═══ DOCUMENT EXTRACT

Friday, February 16th, 2007

In his excellent book The Drama of Doctrine, Kevin Vanhoozer argues that doctrine serves the church, which he calls “the theater of the gospel,” by directing individuals and congregations to participate in the drama of what God is doing to renew all things in Jesus Christ. In other words, doctrine allows us to participate in the theo-drama in which Father, Son, and Holy Spirit are the principal players, but in which the audience is called to participate.

The Bible functions “not as a book filled with propositional information,” he writes, but “as a script that calls for faithful yet creative performance.”

This is one of the best treatments of theocentric doctrine and preaching I’ve found. Vanhoozer is clear that the theo-drama is primarily about God, but that doctrine enables us to find our place in the drama of what God is doing. Theocentric preaching allows us to understand our place in the script.  Theologians help us live among the texts in our contemporary context, giving us practical wisdom so that we can “turn the gold of the gospel into the workaday stuff of ordinary life.” The task of every Christian is to perform the Scriptures “that attest to the covenant and its climax, the person and work of Jesus Christ.” Our goal is “not simply to play a role but to project the main idea of the play.”

══════
═══ LISTED RECORDS

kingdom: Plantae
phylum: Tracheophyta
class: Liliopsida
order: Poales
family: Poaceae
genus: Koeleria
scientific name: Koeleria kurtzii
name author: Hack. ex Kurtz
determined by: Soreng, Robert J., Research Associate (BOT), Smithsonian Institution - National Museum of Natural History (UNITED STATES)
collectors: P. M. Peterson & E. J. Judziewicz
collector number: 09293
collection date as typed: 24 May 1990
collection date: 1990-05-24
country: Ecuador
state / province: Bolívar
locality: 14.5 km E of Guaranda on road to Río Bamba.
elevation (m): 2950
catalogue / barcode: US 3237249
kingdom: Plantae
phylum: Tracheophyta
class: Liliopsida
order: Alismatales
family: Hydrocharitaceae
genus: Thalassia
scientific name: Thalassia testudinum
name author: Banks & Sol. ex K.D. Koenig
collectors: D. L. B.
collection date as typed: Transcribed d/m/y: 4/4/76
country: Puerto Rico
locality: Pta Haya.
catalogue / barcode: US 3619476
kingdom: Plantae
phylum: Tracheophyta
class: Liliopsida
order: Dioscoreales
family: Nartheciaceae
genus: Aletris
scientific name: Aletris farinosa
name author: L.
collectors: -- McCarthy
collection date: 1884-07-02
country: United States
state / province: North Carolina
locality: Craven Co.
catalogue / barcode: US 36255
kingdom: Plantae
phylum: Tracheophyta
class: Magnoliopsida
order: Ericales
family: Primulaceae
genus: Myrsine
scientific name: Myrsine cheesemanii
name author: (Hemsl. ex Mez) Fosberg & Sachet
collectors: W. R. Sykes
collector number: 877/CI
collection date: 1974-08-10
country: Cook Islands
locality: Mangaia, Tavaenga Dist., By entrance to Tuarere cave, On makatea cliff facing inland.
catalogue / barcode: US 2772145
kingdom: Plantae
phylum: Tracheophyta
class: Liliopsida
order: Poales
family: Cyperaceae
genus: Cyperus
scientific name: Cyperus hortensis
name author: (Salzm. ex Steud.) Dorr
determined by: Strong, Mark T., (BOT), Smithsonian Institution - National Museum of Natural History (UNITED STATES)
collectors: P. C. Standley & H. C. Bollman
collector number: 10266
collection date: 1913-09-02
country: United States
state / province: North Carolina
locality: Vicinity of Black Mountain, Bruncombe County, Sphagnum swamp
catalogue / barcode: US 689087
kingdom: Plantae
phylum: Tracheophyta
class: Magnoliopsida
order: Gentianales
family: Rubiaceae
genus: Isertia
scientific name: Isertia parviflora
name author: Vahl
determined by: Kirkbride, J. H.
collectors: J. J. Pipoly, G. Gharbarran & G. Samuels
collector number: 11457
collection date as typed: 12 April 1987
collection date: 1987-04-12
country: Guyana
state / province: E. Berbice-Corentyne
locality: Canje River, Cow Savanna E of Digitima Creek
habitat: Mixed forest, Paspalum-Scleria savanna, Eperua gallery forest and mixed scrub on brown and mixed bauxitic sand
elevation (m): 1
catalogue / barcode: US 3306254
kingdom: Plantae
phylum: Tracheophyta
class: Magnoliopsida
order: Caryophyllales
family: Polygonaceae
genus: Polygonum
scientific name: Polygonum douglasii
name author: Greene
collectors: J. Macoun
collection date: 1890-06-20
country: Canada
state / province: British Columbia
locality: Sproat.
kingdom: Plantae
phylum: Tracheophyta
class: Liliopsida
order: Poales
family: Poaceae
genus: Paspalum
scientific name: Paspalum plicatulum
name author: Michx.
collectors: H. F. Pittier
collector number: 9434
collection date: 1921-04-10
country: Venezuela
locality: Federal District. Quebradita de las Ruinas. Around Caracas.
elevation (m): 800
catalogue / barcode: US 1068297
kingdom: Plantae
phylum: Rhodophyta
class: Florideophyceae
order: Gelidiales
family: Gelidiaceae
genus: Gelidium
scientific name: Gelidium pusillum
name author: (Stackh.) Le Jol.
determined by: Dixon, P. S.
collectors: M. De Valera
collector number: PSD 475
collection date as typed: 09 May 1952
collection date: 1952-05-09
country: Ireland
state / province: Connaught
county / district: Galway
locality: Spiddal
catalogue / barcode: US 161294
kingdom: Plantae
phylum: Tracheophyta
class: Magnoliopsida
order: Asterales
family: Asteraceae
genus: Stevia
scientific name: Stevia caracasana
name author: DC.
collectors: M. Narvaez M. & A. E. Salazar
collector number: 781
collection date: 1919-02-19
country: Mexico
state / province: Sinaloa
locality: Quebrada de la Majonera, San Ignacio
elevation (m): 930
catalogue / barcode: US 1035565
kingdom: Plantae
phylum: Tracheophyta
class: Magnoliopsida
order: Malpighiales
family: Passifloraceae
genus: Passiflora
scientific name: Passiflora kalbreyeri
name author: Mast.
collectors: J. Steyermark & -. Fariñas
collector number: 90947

══════

**SET PROBLEM**
Could you write the next part of the blog post on Vanhoozer's The Drama of Doctrine, picking up after its last sentence? The items above are separate material and have nothing to do with the blog post.

**ANSWER BELOW**
Vanhoozer reminds us of the importance of preaching:

What the pastor/director really needs to do is to take the congregation’s imagination captive to the Scriptures so the theo-drama becomes the governing framework of the community’s speech and action (2 Cor. 10:5). The pastor/director needs to instill confidence in a congregation that playing this script is the way to truth and abundant life. Such direction is largely through preaching, an obedient “listening to the text on behalf of the church.” Herman Melville’s image of the pulpit as a ship’s prow that leads the way through uncharted waters is strikingly apt:

“[T]he pulpit leads the world.”

For preachers who do this, the rewards are great:

The sermon, not some leadership philosophy or management scheme, remains the prime means of pastoral direction and hence the pastor’s paramount responsibility. The good sermon contains both script analysis and situation analysis. It is in the sermon that the pastor weaves together theo-dramatic truth and local knowledge. The sermon is the best frontal assault on imaginations held captive by secular stories that promise other ways to the good life. Most important, the sermon envisions ways for the local congregation to become a parable of the kingdom of God. It is the pastor’s/director’s vocation to help congregations hear (understand) and do (perform) God’s word in and for the present.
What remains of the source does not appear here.